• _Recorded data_
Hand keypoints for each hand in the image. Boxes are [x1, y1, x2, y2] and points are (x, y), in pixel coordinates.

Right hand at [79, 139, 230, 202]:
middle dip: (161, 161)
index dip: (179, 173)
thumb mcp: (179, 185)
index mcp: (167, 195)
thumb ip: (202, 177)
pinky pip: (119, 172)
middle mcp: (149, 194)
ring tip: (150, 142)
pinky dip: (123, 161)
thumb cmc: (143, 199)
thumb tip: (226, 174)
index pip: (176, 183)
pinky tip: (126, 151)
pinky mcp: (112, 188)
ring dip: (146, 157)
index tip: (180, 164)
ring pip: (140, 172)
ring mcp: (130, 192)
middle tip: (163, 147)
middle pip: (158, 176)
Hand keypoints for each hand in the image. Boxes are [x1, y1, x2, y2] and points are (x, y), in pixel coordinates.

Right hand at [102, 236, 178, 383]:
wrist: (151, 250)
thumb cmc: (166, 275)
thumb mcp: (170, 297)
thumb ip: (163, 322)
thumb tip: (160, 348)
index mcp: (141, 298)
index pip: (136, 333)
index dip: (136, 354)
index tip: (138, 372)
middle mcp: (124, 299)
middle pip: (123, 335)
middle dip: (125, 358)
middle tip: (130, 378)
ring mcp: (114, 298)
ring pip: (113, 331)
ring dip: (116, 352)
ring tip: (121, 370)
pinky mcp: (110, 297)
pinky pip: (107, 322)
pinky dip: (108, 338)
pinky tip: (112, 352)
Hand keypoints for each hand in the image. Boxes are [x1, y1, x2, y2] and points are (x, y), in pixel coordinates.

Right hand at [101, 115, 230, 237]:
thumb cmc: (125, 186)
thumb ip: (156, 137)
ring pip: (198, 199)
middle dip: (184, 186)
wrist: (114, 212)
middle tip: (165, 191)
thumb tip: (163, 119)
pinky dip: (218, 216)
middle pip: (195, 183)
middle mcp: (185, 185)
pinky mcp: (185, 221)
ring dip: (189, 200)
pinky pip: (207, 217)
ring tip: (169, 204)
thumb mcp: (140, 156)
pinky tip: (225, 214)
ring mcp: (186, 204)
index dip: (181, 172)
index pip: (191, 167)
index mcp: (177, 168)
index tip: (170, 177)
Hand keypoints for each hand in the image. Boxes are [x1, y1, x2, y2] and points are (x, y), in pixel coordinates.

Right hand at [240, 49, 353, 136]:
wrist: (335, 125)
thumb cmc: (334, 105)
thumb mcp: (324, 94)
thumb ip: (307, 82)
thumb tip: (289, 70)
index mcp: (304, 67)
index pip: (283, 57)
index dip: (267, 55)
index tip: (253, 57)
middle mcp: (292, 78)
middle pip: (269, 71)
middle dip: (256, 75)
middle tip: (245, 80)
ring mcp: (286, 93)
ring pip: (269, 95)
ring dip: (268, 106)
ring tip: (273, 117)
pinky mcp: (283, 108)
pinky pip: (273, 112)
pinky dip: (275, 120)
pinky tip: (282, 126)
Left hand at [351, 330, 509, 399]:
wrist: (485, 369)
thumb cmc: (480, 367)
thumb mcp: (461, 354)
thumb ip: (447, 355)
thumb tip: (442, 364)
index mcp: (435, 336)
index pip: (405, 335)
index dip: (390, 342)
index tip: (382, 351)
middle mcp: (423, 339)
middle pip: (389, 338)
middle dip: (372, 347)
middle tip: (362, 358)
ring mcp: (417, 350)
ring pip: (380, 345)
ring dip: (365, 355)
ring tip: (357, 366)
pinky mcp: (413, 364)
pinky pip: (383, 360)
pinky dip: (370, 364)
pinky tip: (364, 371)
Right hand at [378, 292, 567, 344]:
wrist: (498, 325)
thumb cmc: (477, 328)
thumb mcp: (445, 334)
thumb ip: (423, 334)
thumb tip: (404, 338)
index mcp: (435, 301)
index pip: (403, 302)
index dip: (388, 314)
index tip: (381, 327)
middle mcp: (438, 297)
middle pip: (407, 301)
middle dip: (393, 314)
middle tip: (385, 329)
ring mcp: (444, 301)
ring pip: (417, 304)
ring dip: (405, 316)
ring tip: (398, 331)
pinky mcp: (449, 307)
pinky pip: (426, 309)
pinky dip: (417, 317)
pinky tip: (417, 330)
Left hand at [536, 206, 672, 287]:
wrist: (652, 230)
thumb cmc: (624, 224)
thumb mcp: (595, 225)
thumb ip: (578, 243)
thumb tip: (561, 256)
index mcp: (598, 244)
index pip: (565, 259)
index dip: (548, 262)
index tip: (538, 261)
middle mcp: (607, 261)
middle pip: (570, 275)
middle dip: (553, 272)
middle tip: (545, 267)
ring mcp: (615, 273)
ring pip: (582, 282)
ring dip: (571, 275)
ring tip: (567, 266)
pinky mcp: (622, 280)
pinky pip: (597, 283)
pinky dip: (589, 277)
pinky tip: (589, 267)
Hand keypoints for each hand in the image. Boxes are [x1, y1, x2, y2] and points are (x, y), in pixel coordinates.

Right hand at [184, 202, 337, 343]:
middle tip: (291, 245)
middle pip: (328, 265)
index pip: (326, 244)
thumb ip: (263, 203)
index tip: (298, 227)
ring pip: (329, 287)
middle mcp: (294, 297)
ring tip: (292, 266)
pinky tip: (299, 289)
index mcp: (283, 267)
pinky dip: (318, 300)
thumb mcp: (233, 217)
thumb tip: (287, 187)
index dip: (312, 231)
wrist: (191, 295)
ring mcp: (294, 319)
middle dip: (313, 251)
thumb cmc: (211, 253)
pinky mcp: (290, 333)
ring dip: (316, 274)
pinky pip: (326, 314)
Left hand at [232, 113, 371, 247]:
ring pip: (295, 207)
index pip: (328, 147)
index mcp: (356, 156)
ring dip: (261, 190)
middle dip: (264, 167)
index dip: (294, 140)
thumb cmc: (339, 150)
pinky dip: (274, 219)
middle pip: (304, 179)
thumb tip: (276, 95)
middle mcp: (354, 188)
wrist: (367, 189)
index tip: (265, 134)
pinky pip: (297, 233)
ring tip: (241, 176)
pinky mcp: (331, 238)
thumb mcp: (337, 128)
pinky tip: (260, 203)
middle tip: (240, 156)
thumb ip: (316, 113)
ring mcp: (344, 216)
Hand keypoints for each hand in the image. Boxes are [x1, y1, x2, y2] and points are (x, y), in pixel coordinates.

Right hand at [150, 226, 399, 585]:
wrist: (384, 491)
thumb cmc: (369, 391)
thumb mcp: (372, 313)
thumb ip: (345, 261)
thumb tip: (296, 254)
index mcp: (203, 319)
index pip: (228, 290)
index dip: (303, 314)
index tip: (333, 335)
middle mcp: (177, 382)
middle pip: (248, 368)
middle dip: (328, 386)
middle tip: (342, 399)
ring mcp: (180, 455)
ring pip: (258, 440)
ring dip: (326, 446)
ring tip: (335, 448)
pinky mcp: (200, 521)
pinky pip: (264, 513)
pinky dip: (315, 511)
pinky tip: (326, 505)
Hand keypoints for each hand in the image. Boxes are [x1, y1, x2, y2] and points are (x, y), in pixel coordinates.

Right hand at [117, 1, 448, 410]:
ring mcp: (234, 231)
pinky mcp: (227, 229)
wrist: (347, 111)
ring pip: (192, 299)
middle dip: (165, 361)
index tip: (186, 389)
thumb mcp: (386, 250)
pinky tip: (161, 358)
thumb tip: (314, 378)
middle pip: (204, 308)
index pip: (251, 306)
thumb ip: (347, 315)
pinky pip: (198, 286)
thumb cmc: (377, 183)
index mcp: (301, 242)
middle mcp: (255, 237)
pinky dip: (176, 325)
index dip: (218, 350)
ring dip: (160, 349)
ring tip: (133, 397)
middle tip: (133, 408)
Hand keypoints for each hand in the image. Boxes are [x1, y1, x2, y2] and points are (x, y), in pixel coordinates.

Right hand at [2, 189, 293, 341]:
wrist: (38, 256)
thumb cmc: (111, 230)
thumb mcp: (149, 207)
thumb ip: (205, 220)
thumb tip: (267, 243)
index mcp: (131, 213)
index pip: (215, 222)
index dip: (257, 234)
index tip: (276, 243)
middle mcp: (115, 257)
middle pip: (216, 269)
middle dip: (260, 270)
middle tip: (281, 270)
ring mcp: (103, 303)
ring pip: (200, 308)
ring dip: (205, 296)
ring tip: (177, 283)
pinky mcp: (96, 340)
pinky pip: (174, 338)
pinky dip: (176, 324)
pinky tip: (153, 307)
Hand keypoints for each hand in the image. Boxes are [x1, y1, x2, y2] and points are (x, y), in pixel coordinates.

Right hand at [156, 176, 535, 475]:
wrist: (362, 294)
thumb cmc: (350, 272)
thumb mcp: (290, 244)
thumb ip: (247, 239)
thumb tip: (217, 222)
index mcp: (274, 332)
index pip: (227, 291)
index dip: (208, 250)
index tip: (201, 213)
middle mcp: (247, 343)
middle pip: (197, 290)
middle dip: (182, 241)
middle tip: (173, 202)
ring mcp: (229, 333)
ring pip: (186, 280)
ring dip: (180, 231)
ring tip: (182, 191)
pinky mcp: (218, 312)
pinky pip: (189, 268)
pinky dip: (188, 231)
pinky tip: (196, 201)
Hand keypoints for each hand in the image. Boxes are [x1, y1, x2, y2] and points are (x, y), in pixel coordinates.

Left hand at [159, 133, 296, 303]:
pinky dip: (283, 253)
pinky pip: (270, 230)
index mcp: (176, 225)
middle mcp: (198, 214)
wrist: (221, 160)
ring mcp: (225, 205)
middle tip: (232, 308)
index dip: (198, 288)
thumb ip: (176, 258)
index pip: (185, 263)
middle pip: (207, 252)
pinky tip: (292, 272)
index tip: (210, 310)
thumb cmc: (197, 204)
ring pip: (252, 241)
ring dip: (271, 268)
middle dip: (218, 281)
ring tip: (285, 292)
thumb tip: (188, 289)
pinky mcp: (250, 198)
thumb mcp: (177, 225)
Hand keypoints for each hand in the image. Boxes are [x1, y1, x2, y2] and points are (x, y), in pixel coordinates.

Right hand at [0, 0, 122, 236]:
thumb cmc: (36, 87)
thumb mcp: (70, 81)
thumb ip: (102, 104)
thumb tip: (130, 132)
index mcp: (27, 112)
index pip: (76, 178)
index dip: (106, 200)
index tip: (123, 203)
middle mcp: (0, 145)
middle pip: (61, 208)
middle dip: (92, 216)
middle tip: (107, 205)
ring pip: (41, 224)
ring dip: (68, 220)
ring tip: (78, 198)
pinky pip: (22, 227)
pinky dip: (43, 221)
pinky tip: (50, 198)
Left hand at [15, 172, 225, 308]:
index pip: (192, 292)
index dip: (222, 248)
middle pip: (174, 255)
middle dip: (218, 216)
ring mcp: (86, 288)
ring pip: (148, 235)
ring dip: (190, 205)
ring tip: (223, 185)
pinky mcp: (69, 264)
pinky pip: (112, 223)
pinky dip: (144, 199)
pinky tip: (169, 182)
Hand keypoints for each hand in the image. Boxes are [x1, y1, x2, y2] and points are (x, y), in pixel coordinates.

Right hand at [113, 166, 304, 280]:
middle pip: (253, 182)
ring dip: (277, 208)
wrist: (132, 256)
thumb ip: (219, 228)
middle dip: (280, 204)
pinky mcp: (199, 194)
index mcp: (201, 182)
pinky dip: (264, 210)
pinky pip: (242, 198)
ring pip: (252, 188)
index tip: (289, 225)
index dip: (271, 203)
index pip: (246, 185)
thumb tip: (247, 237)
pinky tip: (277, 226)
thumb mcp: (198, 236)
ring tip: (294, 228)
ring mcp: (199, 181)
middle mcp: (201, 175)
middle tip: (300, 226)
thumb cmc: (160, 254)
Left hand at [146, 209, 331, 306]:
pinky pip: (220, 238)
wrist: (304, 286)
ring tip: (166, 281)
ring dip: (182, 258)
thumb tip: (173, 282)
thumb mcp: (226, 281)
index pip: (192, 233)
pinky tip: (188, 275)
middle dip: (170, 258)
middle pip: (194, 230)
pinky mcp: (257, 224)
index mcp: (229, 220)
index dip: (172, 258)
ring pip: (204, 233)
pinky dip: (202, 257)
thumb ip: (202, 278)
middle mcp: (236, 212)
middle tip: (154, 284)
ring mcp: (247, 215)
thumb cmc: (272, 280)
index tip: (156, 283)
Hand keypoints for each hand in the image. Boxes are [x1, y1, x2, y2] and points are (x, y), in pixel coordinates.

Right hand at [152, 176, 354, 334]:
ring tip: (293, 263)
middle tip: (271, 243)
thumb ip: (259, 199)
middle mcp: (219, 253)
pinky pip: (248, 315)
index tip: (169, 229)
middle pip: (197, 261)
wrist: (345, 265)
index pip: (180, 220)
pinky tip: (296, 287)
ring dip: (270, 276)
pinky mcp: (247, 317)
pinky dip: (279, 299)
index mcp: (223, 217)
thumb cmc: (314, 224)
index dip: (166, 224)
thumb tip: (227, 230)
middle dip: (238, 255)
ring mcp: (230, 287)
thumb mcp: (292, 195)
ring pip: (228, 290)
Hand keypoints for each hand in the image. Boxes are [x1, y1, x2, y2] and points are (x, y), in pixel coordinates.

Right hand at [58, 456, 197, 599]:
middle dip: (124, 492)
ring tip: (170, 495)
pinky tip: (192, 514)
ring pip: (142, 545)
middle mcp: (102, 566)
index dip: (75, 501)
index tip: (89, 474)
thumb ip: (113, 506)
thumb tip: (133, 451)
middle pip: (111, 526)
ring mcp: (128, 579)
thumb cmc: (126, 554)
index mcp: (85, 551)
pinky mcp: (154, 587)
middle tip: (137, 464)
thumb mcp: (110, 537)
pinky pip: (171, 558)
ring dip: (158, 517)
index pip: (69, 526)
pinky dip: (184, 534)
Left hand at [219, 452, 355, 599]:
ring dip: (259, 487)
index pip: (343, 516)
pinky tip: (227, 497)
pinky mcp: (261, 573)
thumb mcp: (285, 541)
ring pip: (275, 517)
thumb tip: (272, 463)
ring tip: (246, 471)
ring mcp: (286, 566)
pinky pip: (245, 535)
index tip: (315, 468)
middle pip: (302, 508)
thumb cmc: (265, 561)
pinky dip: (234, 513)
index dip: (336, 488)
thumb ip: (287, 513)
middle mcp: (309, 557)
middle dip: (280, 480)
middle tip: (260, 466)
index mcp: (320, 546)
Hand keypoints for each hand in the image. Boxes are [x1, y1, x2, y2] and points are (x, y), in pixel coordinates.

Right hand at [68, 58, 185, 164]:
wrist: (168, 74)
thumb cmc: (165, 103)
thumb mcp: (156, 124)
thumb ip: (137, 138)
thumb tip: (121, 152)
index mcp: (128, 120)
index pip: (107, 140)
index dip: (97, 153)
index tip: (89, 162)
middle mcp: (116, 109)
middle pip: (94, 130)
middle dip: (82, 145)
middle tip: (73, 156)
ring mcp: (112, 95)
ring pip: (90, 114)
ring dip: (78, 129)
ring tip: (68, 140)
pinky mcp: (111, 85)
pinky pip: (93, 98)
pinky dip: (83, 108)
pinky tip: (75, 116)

• _WHAT TO WORK ON_
Lines in the records above that carry the word "Left" are to be located and copied.

• _RESPONSE BELOW_
Left hand at [351, 330, 509, 399]:
Left hand at [536, 206, 672, 287]:
Left hand at [232, 113, 371, 247]:
Left hand at [159, 133, 296, 303]:
Left hand at [15, 172, 225, 308]:
Left hand at [146, 209, 331, 306]:
Left hand at [219, 452, 355, 599]:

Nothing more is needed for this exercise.